The March of Dimes released new data on Monday that shows there has been a decline in the number of babies born prematurely in the United States. The data comes after the US stillbirth rate exceeded the US death rate for the first time ever in 2016.
But the March of Dimes is not only celebrating the elimination of premature births, it is warning that there is still more work to be done.
“This report continues to show that there is no question that less than 1% of newborns die from a preterm birth. That’s good news. But we still have a long way to go to eliminate preterm birth and reduce stillbirth,” said Dr Keri Kaufman, chief medical officer for the March of Dimes.
The statistics, which cover the year 2016, are drawn from birth certificates, which provide a more accurate estimate of deaths due to pregnancy than death certificates. About one in eight babies are born premature. Premature births are defined as children who are born before 37 weeks gestation.
The April 2016 report is the first since the introduction of the Affordable Care Act, and the good news is that the rate dropped by 12% between 2012 and 2016, according to the data released today. This represents fewer than 1.3 million fewer premature births in the US.
Preterm births account for nearly 2 million deaths worldwide annually, about one in every three deaths among children under the age of five, and it is one of the leading causes of newborn deaths.
“We can celebrate a significant reduction in preterm births but we should remember that our work is not done,” said Dr Rehan Iqbal, medical director of March of Dimes health and pregnancy program. ““It’s important to note that we still have a long way to go. There is still not a single state or county in the US that has eliminated preterm birth.”
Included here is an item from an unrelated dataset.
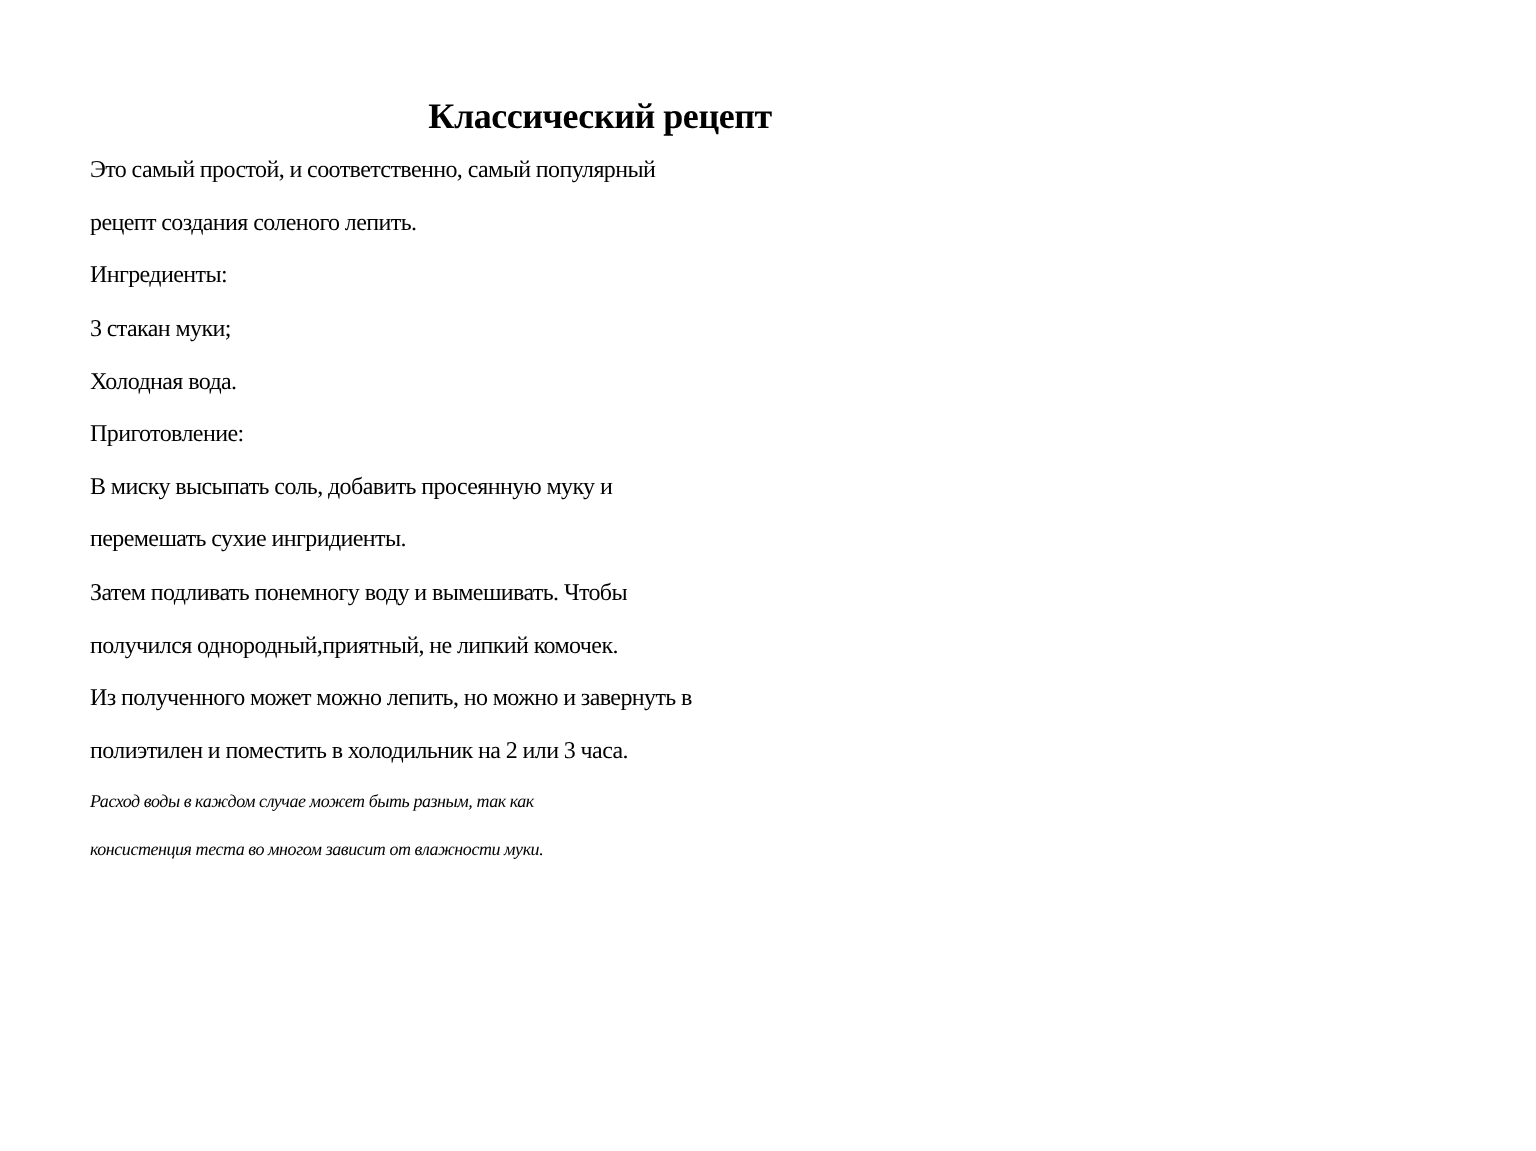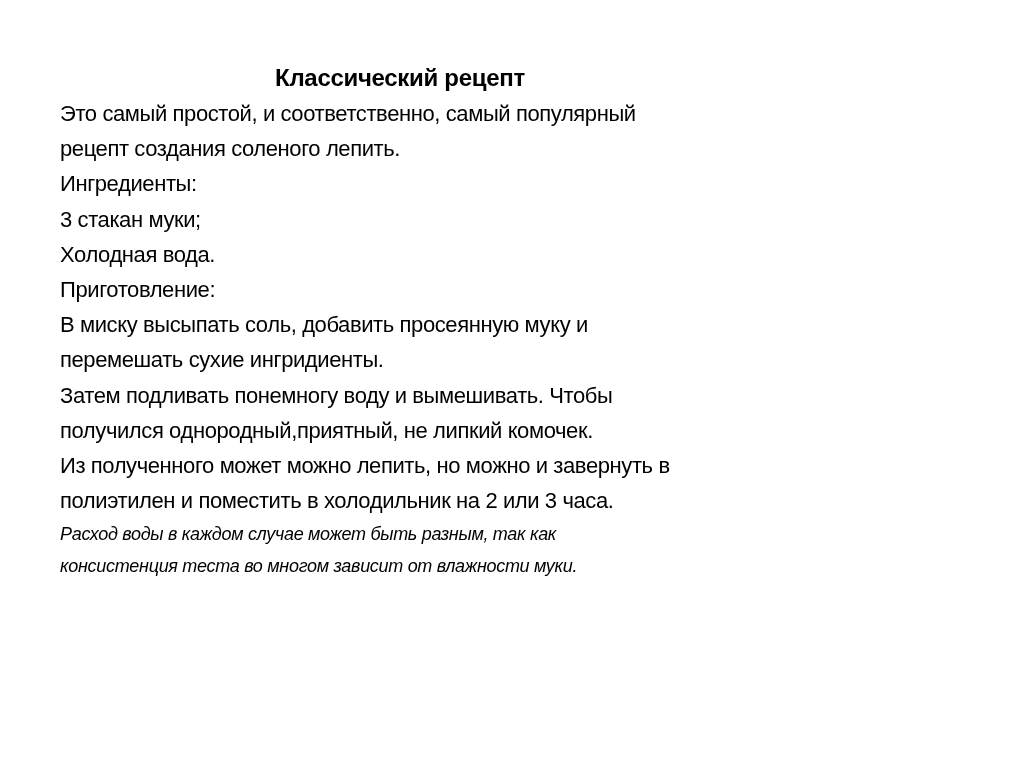"Классический рецепт" .slide { font-family: none -> Liberation Serif, serif }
Despite the drop in the number of preterm births, the March of Dimes is also sounding a warning. The number of stillbirths – babies who die before a certain amount of time after birth – is up 7% in the US. Experts believe there are many reasons that the stillbirth rate increased in 2016, including: higher infant mortality rates, and more deaths occurring in unmarried mothers.
Maternal obesity and higher levels of consumption of energy-dense junk food and soda have been linked to higher stillbirth rates. According to the March of Dimes, high infant mortality rates account for more than a quarter of stillbirths. Experts say obesity is the leading cause of premature births in the US. Some who study the role of obesity in premature births claim that 5% of preterm births may be related to obesity and lower-performing maternal-fetal metabolic profiles. Others believe that pregnant women’s obesity may be affecting fetal delivery or the early stages of pregnancy.
For the first time, the March of Dimes compiled information about women who give birth to multiple fetuses during pregnancy to see if there was a link to higher rates of stillbirth. Although the rate of multiple births has decreased slightly in recent years, experts say it is too early to tell if the reduction in stillbirth is related to the decrease in multiple births.